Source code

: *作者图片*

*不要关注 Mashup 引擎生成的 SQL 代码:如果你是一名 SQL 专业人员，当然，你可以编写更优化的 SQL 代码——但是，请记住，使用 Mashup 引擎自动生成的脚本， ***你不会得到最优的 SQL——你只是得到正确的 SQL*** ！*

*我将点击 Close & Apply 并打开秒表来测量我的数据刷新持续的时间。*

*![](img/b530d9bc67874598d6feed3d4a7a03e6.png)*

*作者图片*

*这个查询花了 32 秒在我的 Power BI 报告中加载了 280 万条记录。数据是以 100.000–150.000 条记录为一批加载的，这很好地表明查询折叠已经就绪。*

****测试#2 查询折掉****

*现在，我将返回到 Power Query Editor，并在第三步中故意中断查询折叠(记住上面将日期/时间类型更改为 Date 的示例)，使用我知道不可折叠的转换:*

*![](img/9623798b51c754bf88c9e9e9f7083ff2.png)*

· · · · · · ·

Description of the task -
Rewrite all of the lines above so that every "Mashup" becomes "Power Query", with no other change.

Result of this task -
Source code

: *作者图片*

*不要关注 Power Query 引擎生成的 SQL 代码:如果你是一名 SQL 专业人员，当然，你可以编写更优化的 SQL 代码——但是，请记住，使用 Power Query 引擎自动生成的脚本， ***你不会得到最优的 SQL——你只是得到正确的 SQL*** ！*

*我将点击 Close & Apply 并打开秒表来测量我的数据刷新持续的时间。*

*![](img/b530d9bc67874598d6feed3d4a7a03e6.png)*

*作者图片*

*这个查询花了 32 秒在我的 Power BI 报告中加载了 280 万条记录。数据是以 100.000–150.000 条记录为一批加载的，这很好地表明查询折叠已经就绪。*

****测试#2 查询折掉****

*现在，我将返回到 Power Query Editor，并在第三步中故意中断查询折叠(记住上面将日期/时间类型更改为 Date 的示例)，使用我知道不可折叠的转换:*

*![](img/9623798b51c754bf88c9e9e9f7083ff2.png)*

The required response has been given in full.